For Chinese entrepreneurs, a shift in mindset is equally necessary. Competition is indeed the lifeblood of the market economy. Without it, the "China miracle" of rapid economic growth would not have been possible. The tireless striving of Chinese business leaders helped the nation catch up with the world. But when competition turns inward, and companies exhaust themselves just to outlast their rivals, it ceases to create value. The challenge for Chinese entrepreneurs now is to shift from zero-sum competition to positive-sum collaboration that creates new value.
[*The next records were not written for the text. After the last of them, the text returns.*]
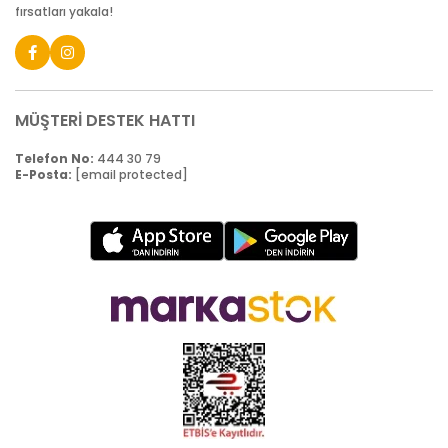
fırsatları yakala!
MÜŞTERİ DESTEK HATTI
Telefon No:
444 30 79
E-Posta:
[email protected]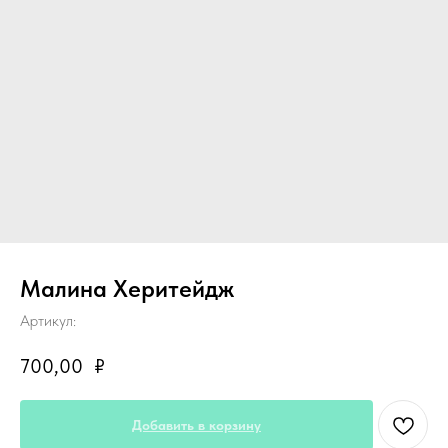
Малина Херитейдж
Артикул:
700,00
₽
Добавить в корзину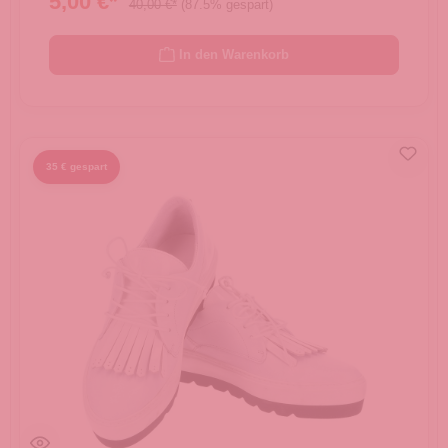
5,00 €*
40,00 €*
(87.5% gespart)
In den Warenkorb
35 € gespart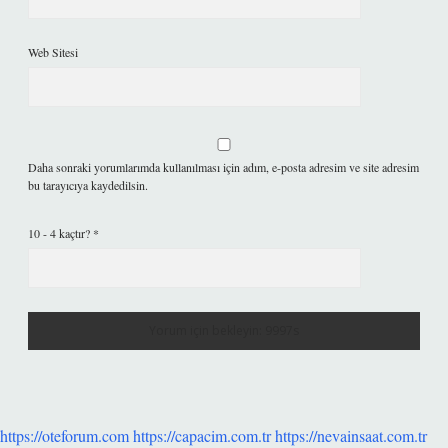
Web Sitesi
Daha sonraki yorumlarımda kullanılması için adım, e-posta adresim ve site adresim
bu tarayıcıya kaydedilsin.
10 - 4 kaçtır?
*
https://oteforum.com
https://capacim.com.tr
https://nevainsaat.com.tr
The rat-race competition is not just a domestic problem but may also have external spillovers. Commerce Minister Wang Wentao recently warned Chinese companies in the United States against exporting their price-cutting strategies overseas. He urged Chinese companies to focus more on innovation-driven rather than factor-input-driven growth, moving from price competition to value competition. This will not only help reduce trade frictions but also improve the global image of Chinese enterprises and products.

Ending the rat race is not about slowing down, but about moving away from a cycle of diminishing returns toward a path where competition drives innovation. In that shift lies the next stage of China's economic story.

The author is chief researcher at the China Watch Institute, China Daily.